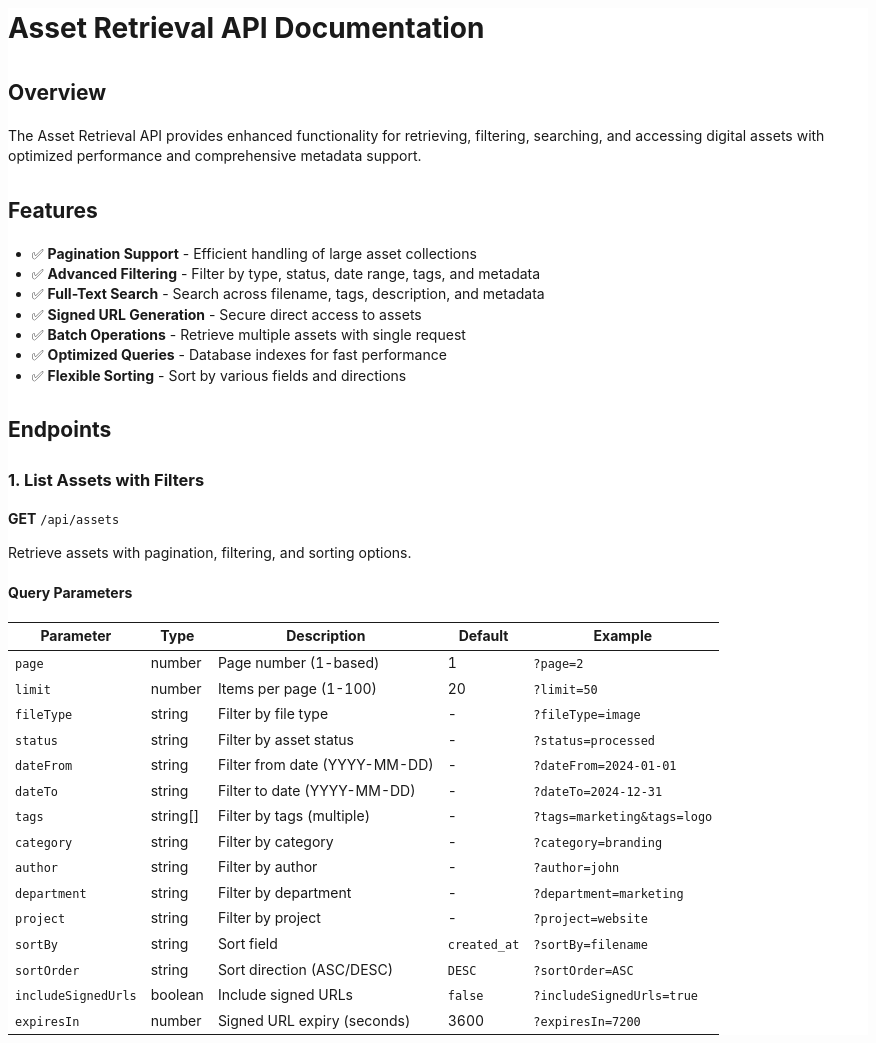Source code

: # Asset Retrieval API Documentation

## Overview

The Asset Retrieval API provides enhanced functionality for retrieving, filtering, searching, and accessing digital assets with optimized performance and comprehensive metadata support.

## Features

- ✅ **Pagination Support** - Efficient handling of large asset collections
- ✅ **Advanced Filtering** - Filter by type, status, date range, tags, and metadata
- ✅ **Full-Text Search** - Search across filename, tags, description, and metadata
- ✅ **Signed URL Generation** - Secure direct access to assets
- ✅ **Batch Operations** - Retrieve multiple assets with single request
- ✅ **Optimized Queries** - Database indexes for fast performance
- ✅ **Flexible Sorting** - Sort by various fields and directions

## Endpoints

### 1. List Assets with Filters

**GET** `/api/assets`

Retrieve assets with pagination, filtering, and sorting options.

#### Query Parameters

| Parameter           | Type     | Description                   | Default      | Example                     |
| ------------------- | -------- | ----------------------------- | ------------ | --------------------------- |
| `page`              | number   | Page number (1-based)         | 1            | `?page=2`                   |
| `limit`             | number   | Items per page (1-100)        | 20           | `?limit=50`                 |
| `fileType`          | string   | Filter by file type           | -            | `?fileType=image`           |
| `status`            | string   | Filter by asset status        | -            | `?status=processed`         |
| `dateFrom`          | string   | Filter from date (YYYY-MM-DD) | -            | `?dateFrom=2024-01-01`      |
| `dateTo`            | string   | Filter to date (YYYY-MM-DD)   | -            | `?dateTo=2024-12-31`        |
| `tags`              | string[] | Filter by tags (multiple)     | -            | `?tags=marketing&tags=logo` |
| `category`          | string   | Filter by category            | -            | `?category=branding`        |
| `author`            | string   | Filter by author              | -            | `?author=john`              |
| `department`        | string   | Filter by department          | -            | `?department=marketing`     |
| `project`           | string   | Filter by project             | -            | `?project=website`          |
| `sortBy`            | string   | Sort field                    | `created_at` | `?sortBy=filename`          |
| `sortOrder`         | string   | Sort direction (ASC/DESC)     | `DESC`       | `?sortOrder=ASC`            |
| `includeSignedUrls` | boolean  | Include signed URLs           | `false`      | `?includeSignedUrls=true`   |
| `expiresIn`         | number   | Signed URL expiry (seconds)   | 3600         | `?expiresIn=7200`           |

* Exercise description:
Everything from the first line of the entries through the line that contains "string[] | Filter" is to be reproduced exactly, except the pictures.

* Task response:
Source code

: # Asset Retrieval API Documentation

## Overview

The Asset Retrieval API provides enhanced functionality for retrieving, filtering, searching, and accessing digital assets with optimized performance and comprehensive metadata support.

## Features

- ✅ **Pagination Support** - Efficient handling of large asset collections
- ✅ **Advanced Filtering** - Filter by type, status, date range, tags, and metadata
- ✅ **Full-Text Search** - Search across filename, tags, description, and metadata
- ✅ **Signed URL Generation** - Secure direct access to assets
- ✅ **Batch Operations** - Retrieve multiple assets with single request
- ✅ **Optimized Queries** - Database indexes for fast performance
- ✅ **Flexible Sorting** - Sort by various fields and directions

## Endpoints

### 1. List Assets with Filters

**GET** `/api/assets`

Retrieve assets with pagination, filtering, and sorting options.

#### Query Parameters

| Parameter           | Type     | Description                   | Default      | Example                     |
| ------------------- | -------- | ----------------------------- | ------------ | --------------------------- |
| `page`              | number   | Page number (1-based)         | 1            | `?page=2`                   |
| `limit`             | number   | Items per page (1-100)        | 20           | `?limit=50`                 |
| `fileType`          | string   | Filter by file type           | -            | `?fileType=image`           |
| `status`            | string   | Filter by asset status        | -            | `?status=processed`         |
| `dateFrom`          | string   | Filter from date (YYYY-MM-DD) | -            | `?dateFrom=2024-01-01`      |
| `dateTo`            | string   | Filter to date (YYYY-MM-DD)   | -            | `?dateTo=2024-12-31`        |
| `tags`              | string[] | Filter by tags (multiple)     | -            | `?tags=marketing&tags=logo` |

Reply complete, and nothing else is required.